State officials may sell Sudan pension holdings

? State officials are starting to ask whether Kansas’ public pension system should sell its holdings in Sudan to put pressure to end the genocide there.

Sonny Scroggins, a Topeka activist who has called for divestment from Sudan for years, says it’s about time.

“Any benefits received from investments in that country is blood money because of the human lives lost,” Scroggins said.

The U.S. has accused the Sudanese government of genocide against ethnic African tribes in fighting that has left 200,000 dead and 2.5 million homeless since 2003.

In Kansas, a House-Senate committee on pensions will be briefed Wednesday on investments by the Kansas Public Employees Retirement System into Sudan.

KPERS administers retirement plans for state and local public employees. It has assets of $12.2 billion and 250,000 members, including all state employees and school teachers.

Glenn Deck, executive director of KPERS, said the retirement system’s investment in the African nation is relatively small.

“We don’t have direct investments in Sudan.

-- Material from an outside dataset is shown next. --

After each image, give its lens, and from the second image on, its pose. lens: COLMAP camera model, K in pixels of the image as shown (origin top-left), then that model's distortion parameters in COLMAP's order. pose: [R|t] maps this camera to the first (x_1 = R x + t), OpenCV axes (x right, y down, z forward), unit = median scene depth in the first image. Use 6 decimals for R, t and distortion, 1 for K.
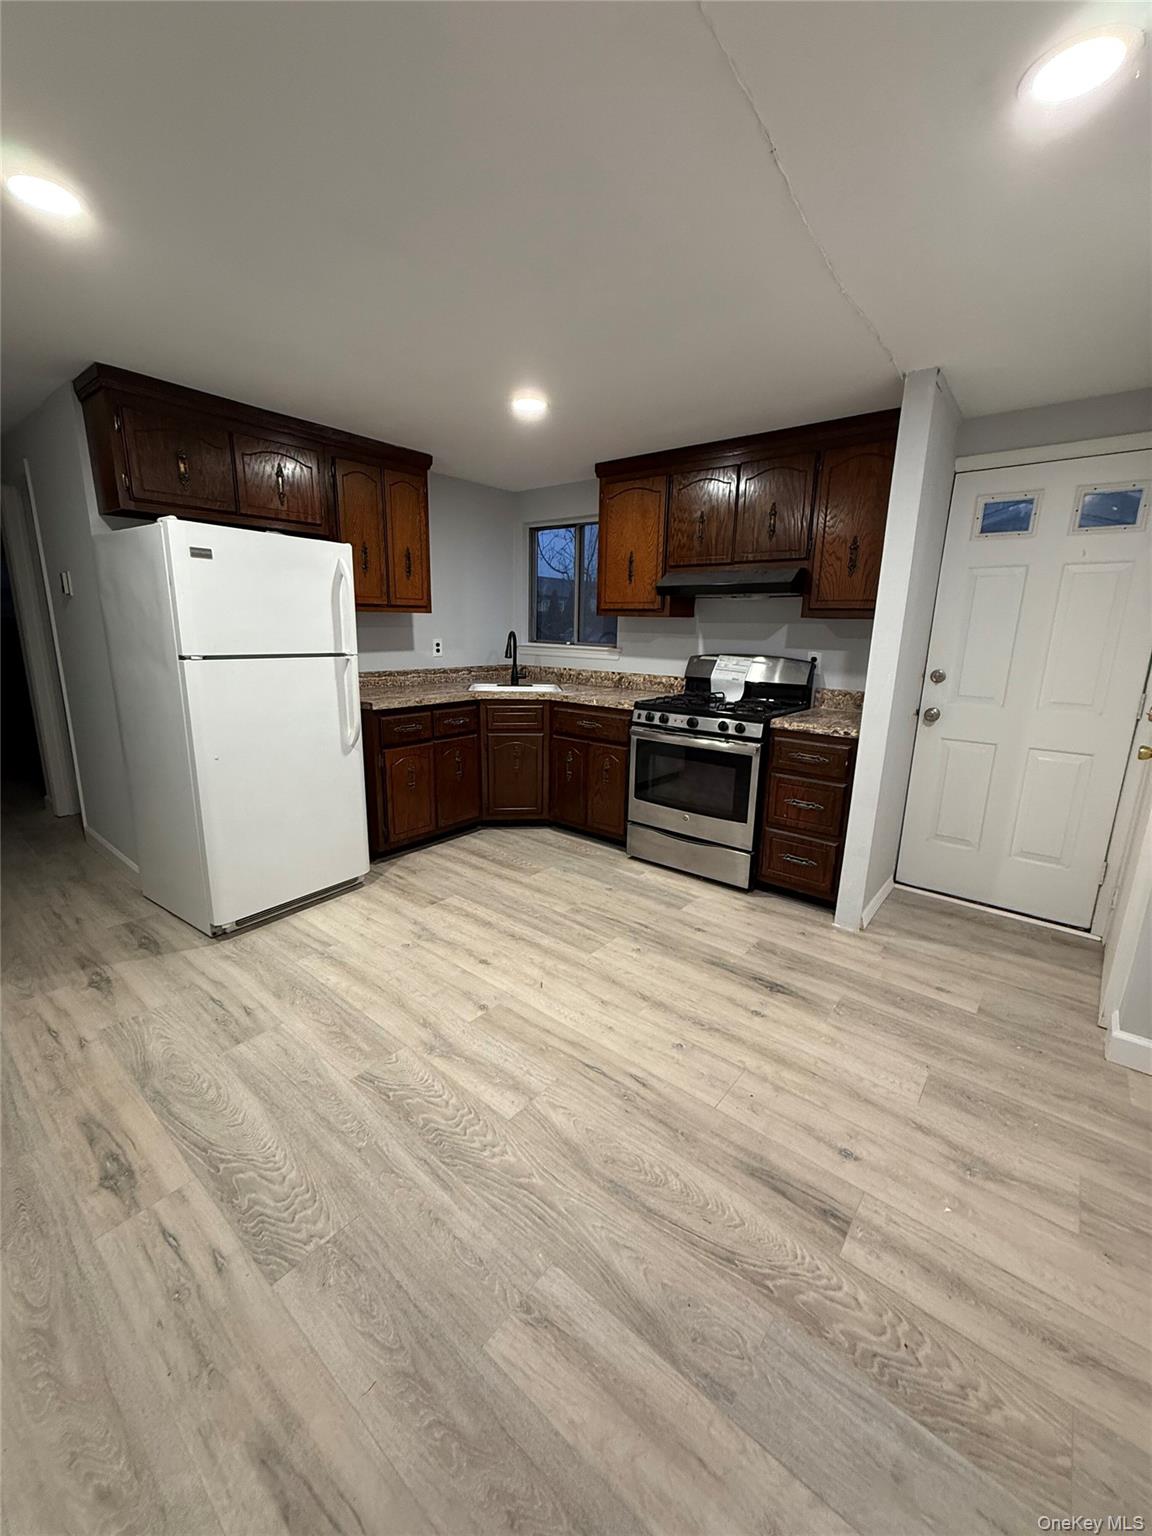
lens RADIAL K [[604.2, 0, 566.4], [0, 604.2, 773.1], [0, 0, 1]] dist [0.000811, -0.000097]
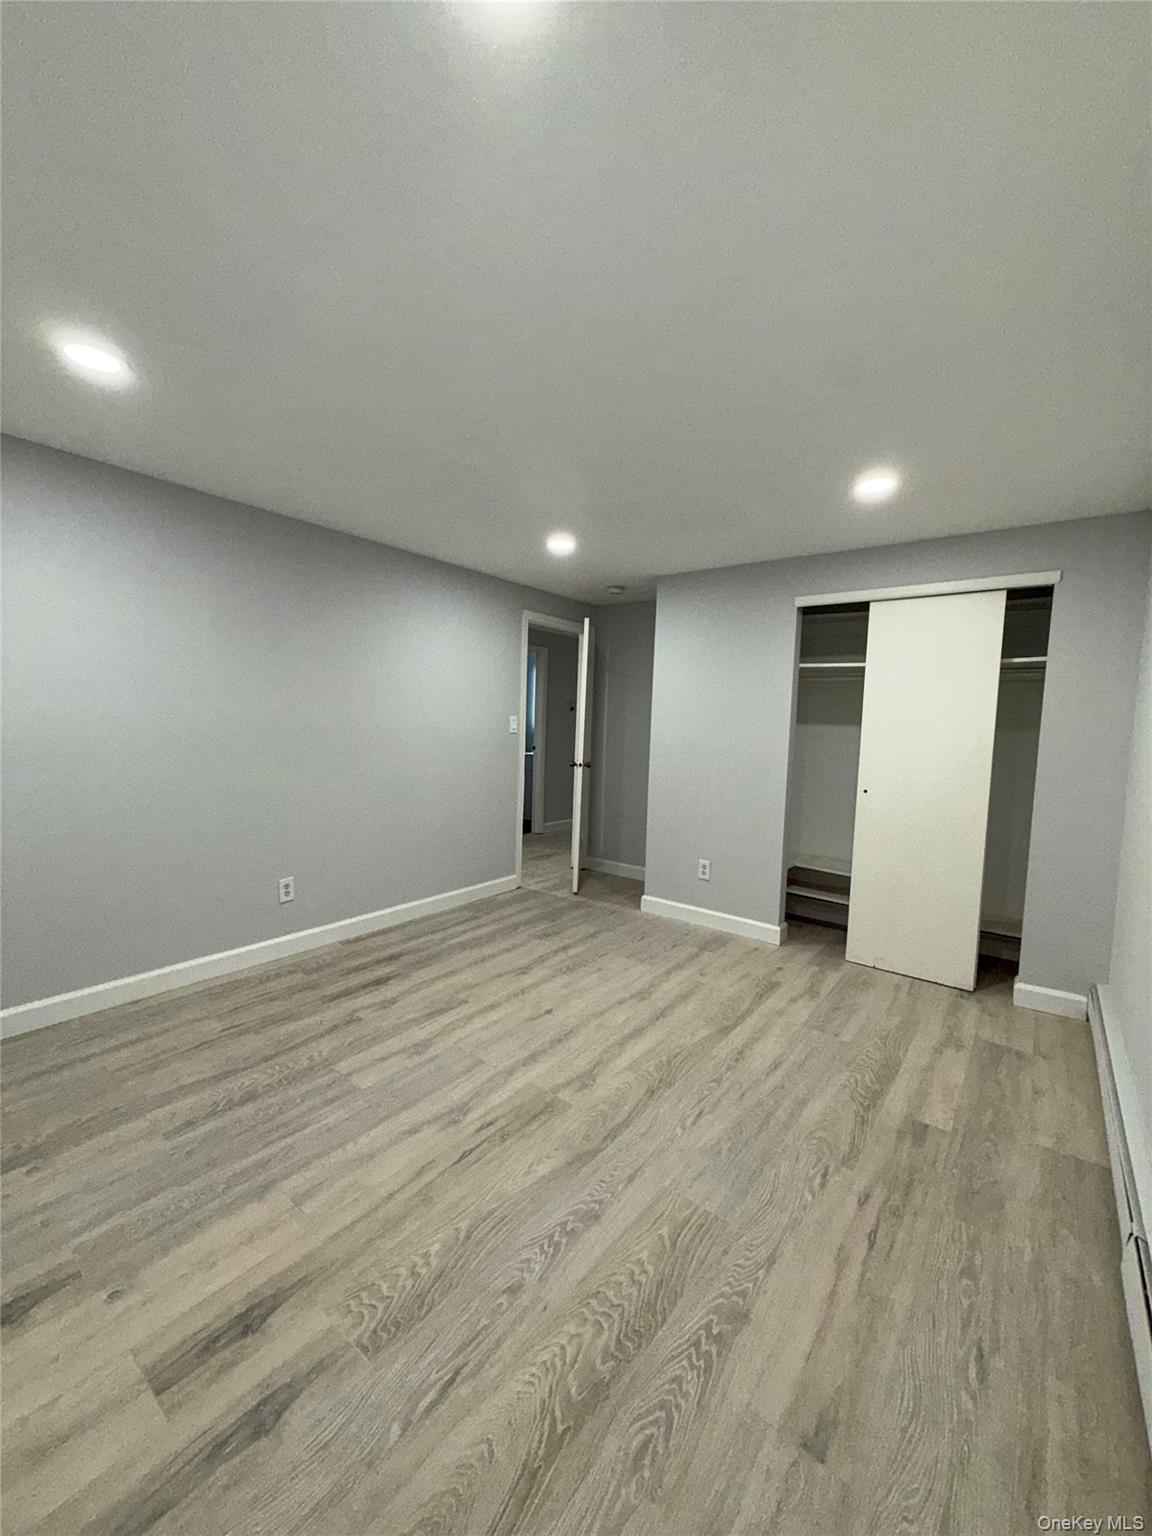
lens RADIAL K [[604.2, 0, 562.7], [0, 604.2, 768.3], [0, 0, 1]] dist [0.000811, -0.000097]
pose [[-0.017710, -0.100014, 0.994828, -0.537174], [0.208704, 0.972697, 0.101505, -0.118979], [-0.977819, 0.209422, 0.003647, 0.431378]]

There are companies that have business connections to Sudan,” Deck said.

Sonny Scroggins, an activist from Topeka, would like to see the U.S. withdraw investments it has in the Sudan after the Sudanese government has been accused of genocide of African tribes. Kansas officials are considering selling holdings of the public pension system the state has in Sudan.

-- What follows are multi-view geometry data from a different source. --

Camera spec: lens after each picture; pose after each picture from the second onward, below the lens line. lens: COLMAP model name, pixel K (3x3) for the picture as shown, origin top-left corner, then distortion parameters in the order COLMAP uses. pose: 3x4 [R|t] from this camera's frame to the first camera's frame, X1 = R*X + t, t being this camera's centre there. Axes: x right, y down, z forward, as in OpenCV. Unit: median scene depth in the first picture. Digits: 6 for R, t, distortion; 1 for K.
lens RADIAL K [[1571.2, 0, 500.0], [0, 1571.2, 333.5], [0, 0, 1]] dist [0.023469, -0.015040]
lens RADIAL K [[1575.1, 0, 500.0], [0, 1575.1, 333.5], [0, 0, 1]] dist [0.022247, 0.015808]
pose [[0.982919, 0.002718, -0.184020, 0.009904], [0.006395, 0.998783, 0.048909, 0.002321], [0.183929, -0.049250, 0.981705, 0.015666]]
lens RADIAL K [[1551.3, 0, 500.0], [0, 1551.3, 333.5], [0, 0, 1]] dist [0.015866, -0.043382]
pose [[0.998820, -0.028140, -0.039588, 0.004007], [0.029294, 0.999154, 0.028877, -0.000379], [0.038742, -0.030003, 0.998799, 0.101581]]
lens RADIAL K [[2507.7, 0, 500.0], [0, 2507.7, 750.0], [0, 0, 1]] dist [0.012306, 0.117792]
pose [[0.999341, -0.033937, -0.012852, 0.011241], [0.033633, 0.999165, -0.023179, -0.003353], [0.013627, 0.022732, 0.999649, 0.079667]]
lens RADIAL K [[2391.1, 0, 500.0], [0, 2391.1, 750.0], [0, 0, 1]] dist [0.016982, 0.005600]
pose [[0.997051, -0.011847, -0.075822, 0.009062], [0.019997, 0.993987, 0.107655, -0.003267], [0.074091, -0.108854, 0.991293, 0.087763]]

He declined to say how much in holdings was involved, saying he wanted to share that information first with the committee.

Six states have divested from Sudan and 20 others are considering it, he said.

Earlier this month, North Carolina’s pension fund announced it was selling holdings in companies that officials say provide financial support to the Sudanese government. About $24 million of the $70 billion pension fund was invested in the companies, officials said.

And U.S. Sen. Sam Brownback, R-Kan., has been a vocal supporter of pressuring the Sudanese government with economic sanctions, as well as deploying a peacekeeping force.

But a divestment plan by Illinois’ state pension fund is being challenged in court by the National Foreign Trade Council, a business group that says the U.S. Constitution prohibits states from making foreign policy decisions.

In the 1980s and 1990s, many retirement systems, including KPERS, and private entities divested holdings in companies that did business in South Africa to protest the country’s apartheid. Many credit those efforts with helping topple the racist policy.

Scroggins said KPERS needed to act again to put pressure on Sudan.

“Swift and prompt divestiture of investments is the humane thing to do and a noble concern,” he said.